I won’t see them again until Christmas, and Number Two Daughter probably won’t see them for a couple of years, but we are all perfectly used to coming and going from one another’s lives, and so nobody felt sad, because we know we are all having a good time on our different adventures.

We were obliged to make admiring noises about Ritalin Boy’s enormous poo, because he had done it in the loo. If he does a poo on the carpet or in his underwear we are not supposed to admire it or agree that it is splendidly large, but adopt an expression of pained disappointment as it gets cleaned up, and make encouraging noises to express our confident belief that next time will be different. I find it difficult to be positive about anything at all to do with poo, except the sort which has come out of a horse and been put in sacks by Mark to be spread on the garden like a rich blanket in the springtime. Ritalin Boy’s poo just does not inspire similar satisfaction.

Number One Daughter ate some of the fruit that I have been soaking in brandy for the Christmas cake and some potatoes that we hadn’t got round to stuffing, and we had to shout at her to make her stop.

Ritalin Boy ate some cake, and hid one of the potatoes as a special arrangement so that we would think about him later, and then they were gone. Number Two Daughter and I tidied up the mess and threw away the things they had forgotten to take with them, and got on with the cooking, and then Number Two Daughter went out and I finished off on my own.

Most of the finishing off was just the last of the washing up. We had been boiling lots of huge kettles of water on the stove all day, because the weather has been so lovely that the fire is still out and so it is a jolly good thing that we still have a gas cooker.

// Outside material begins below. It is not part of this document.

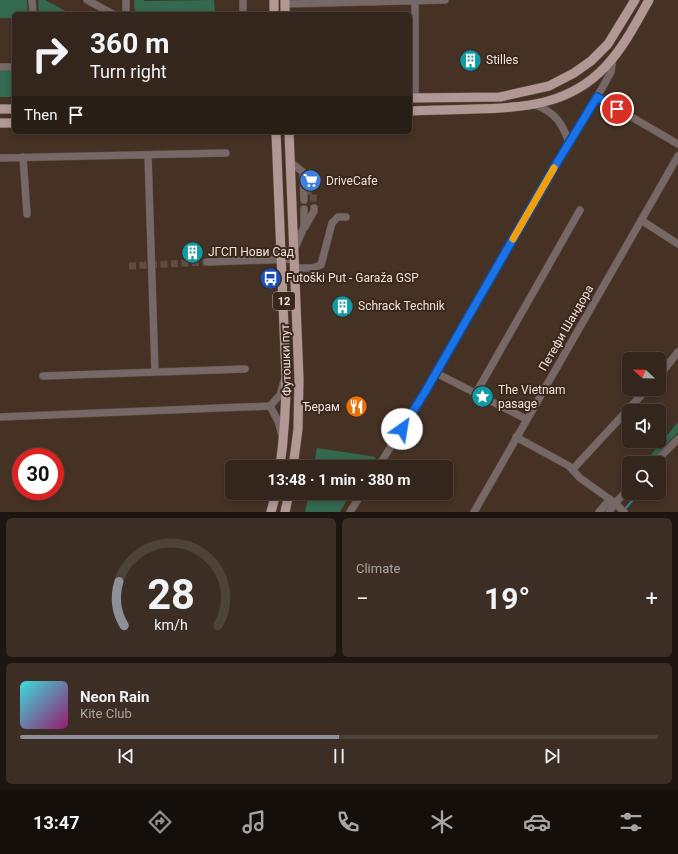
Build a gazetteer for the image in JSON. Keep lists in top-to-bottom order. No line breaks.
{"streets":{"main road":["12","Футошки пут"],"street":["Петефи Шандора"]},"places":{"building":["Stilles","ЈГСП Нови Сад","Schrack Technik"],"supermarket":["DriveCafe"],"bus stop":["Futoški Put - Garaža GSP"],"place":["The Vietnam pasage"],"restaurant":["Ђерам"]},"north":"left","page":{"turn":["360 m","Turn right"],"then":"Then","limit":"30","trip":"13:48 · 1 min · 380 m","tile":"Climate","heat":["−","19°","+"],"song":["Neon Rain","Kite Club"],"tabs":"13:47","gauge":["28","km/h"]}}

The house was quiet without children in it, and I washed the last things up and took my half of the dogs to have a last amble around the Library Gardens, and we stood underneath the glorious burnt sugar tree for ages, breathing in its ripe-strawberry scent, or at any rate I did, the dog was more interested in what I think must have been a lady dog’s wee underneath a laburnum bush, and he seemed to be finding it every bit as satisfactory, each to his own.

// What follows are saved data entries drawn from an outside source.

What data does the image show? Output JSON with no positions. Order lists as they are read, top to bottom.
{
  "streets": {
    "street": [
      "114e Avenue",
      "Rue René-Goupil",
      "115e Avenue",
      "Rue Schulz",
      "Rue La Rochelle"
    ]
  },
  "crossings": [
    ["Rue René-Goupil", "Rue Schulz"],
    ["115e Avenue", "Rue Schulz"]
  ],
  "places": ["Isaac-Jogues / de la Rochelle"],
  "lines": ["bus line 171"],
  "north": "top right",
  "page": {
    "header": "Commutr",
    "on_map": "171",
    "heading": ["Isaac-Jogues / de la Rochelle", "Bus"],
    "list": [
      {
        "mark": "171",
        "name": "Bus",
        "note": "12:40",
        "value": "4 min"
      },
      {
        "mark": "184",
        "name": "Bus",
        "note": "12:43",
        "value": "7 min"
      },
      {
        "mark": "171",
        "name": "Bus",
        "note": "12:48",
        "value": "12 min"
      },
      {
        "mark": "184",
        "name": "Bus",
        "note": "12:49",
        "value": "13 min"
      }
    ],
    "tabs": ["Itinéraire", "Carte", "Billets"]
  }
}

After that I went to work.

I absolutely love midweek for work, mostly because I don’t do very much. I don’t start until five on Tuesdays now that it isn’t summer any more, and we go home at half past midnight, and in the middle of that already ridiculously short day we go and spend an hour having a swim.

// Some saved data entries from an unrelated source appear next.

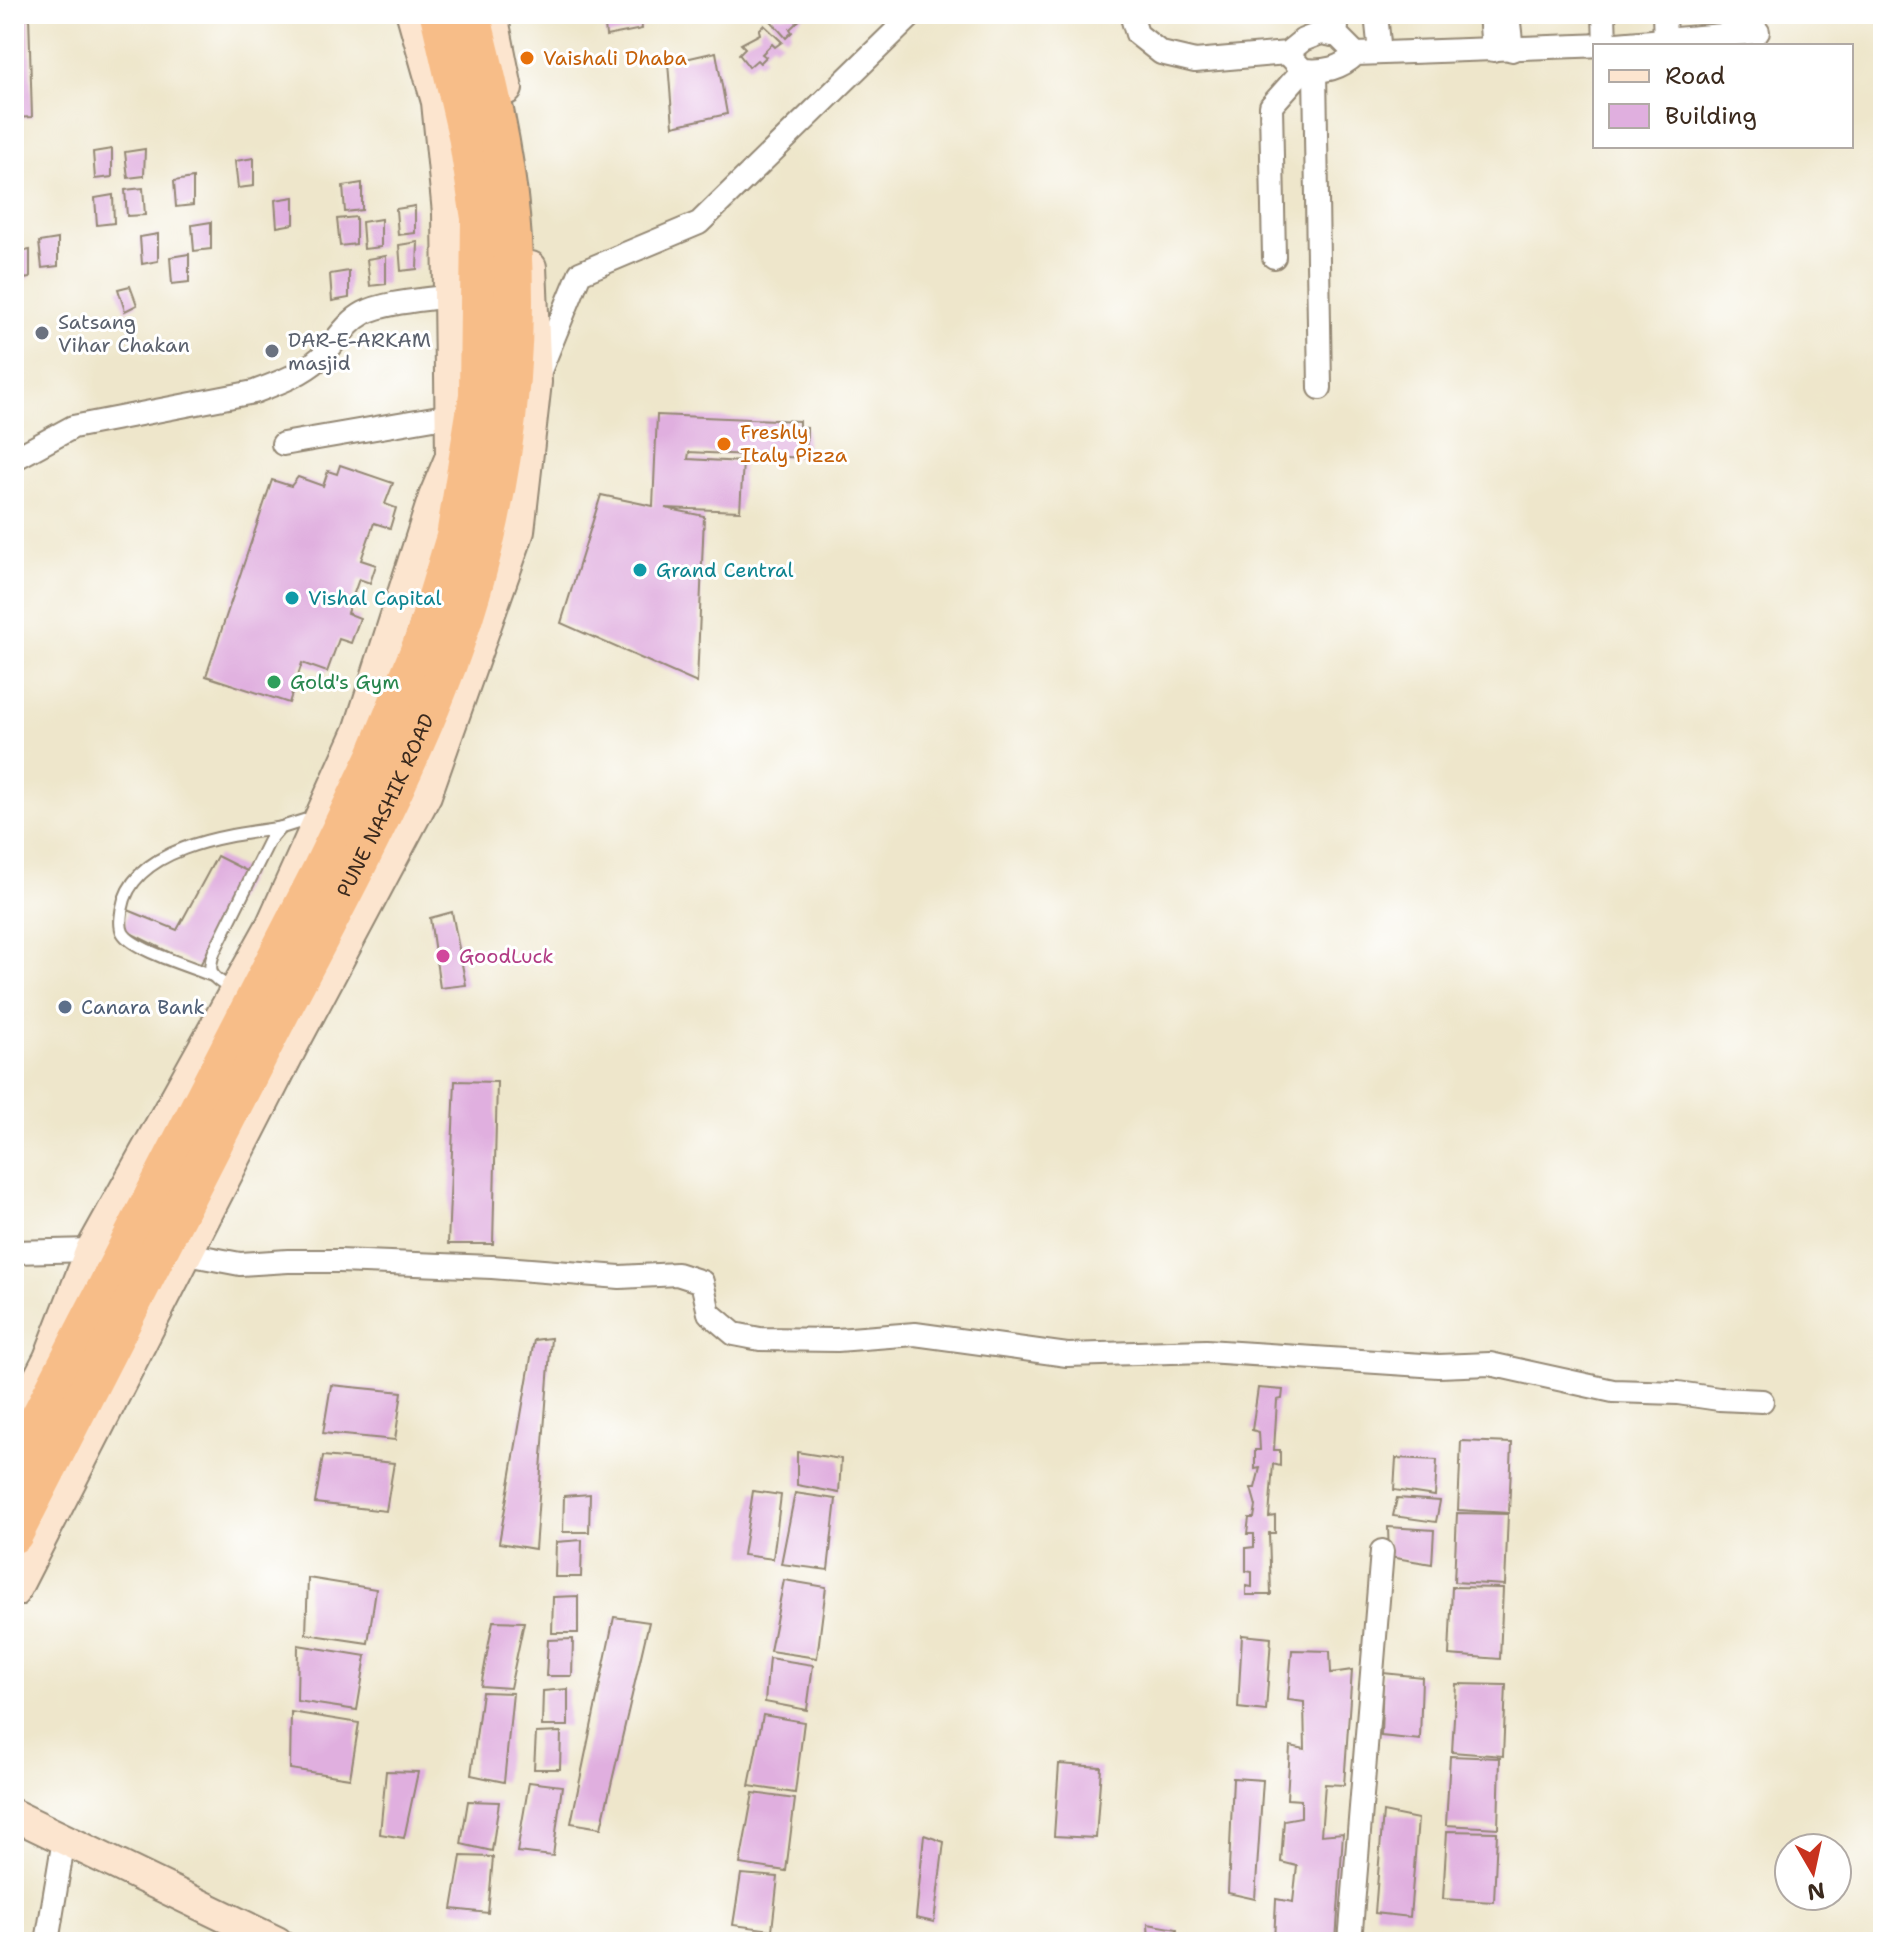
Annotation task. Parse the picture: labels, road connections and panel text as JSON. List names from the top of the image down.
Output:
{
  "streets": {
    "highway": ["PUNE NASHIK ROAD"]
  },
  "places": [
    "Vaishali Dhaba",
    "Satsang Vihar Chakan",
    "DAR-E-ARKAM masjid",
    "Freshly Italy Pizza",
    "Grand Central",
    "Vishal Capital",
    "Gold's Gym",
    "GoodLuck",
    "Canara Bank"
  ],
  "legend": ["Road", "Building"],
  "north": "bottom"
}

Mark turned up just before the swim, he is still busy fixing the poor camper van. Considering that we were about Lucy’s age when its shiny new wheels first set out on the road it is not really surprising that it is in need of attention.

He is knocking rotted bits off it and fixing it with new bits of timber that we found in the skip at the builder’s yard across the road from our house. He has ordered some new bits for the fridge and the gas fire which need servicing, and he found a water heater in a caravan that somebody was scrapping, and he is going to replace ours before we go on holiday.

He is going to have to hurry up because he has got one week and two days to go.

It does seem to be in rather a lot of bits. I hope he gets it done in time.